Светлый фон

– Вот как? – Тристан все никак не мог выровнять дыхание. Что им владело? Страх? Гнев? Он не знал. – Все не так, как выглядит.

– Верно. – Каллум слегка нахмурил брови. – Да, все не так.

Он встал и направился к выходу. Тристан же успел бросить взгляд на отвергнутое оружие, и только потом, содрогаясь, встал и на неверных ногах поплелся следом за Каллумом. Тот шагал на удивление резво и широко.

– В чем дело?

– Кто-то тут есть, – на ходу ответил Каллум. – В дом проникли.

– Да ладно, – послышался из-за угла голос Парисы. Она примчалась откуда-то из другой части дома, в мужской рубашке и с голыми ногами, очаровательно растрепанная.

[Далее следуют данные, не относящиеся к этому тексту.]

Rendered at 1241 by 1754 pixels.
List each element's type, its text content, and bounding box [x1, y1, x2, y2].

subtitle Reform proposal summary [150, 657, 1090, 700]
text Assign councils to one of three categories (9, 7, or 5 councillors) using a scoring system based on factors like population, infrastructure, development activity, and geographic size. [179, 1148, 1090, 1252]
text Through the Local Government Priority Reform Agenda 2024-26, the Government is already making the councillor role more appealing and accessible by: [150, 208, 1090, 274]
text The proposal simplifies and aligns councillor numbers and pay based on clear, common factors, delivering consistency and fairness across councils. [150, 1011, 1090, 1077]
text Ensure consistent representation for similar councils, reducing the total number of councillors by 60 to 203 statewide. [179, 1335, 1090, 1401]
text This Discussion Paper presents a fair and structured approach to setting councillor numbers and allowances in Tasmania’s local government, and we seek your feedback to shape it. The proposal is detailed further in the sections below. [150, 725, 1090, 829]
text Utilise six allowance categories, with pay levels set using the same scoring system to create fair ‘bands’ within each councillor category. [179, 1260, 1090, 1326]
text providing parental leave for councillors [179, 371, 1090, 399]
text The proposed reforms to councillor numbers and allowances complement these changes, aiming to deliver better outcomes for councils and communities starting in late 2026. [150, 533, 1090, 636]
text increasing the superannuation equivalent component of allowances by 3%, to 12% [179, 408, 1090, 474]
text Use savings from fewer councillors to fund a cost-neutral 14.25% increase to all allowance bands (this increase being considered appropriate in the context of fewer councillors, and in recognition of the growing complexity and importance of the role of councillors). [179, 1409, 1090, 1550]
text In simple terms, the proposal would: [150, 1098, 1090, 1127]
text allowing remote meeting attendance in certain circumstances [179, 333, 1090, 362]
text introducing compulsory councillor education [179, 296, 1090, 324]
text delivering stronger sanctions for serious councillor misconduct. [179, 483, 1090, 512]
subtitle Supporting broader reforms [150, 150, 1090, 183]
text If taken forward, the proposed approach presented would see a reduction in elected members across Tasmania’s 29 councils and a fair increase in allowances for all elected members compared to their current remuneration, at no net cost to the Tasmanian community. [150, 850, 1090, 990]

Тристан выгнул бровь, но Париса заткнула его злобным взглядом.

– Не понимаю, как это произошло, – сказала она. – Разум дома обычно предупреждает меня, если кто-то пытается проникнуть внутрь. Смотрю, он все еще жив.

Смотрю, он все еще жив.

Тристан не сразу сообразил, что последнее предложение прозвучало сразу у него в голове.

– Как видишь, – пробубнил он, и Каллум скосил на него взгляд. Даже не оборачиваясь, Тристан, догадался, что тот и без магии прекрасно понял, о чем спрашивала Париса.

Каллум знал, что все сговорились убить его, и прощать никого не собирался.

Впрочем, и сам Тристан не намеревался прощать Каллума.

Вдвоем они свернули за угол, покинув галерею и выйдя в коридор с дверями в спальни. Там Нико ломился в комнату к Либби, а за спиной у него стояла Рэйна.

– Вы…

– Нет, – в лоб ответила Парисе Рэйна. – Я ничего не слышала.

– А кто мог…

Нико выстрелил чем-то из ладони в дверь, и та наконец распахнулась, а Тристан в тысячный раз подумал: «Боже ты мой!», поражаясь, какой же силой обладали Нико и Либби, вместе и порознь.

Подумать только, такая необузданная мощь в жилах одного человека. Помыслишь о чем-то, и оно сразу же материализуется у тебя под рукой. Тристан, даже выйдя из себя, оставался пустым местом. Он приносил пользу, лишь соображая хладнокровно. По его прихоти, когда он падал духом, не рвались бомбы, и это делало его обычным, нормальным – таким, каким он всю жизнь старался не быть.

Нико первым ворвался внутрь и взвыл раненым псом в ответ на гаснущие отзвуки крика Либби. Комната задрожала, и все прижались к стенам, чтобы не упасть. В этот момент Тристан чувствовал горечь, пусть она и казалось неуместной, из-за собственной зависти. Он не испытывал ничего, кроме обычного ледяного безразличия, тогда как Нико разделял боль Либби. Они вдвоем спутниками вращались вокруг того, чего Тристану было даже близко не понять.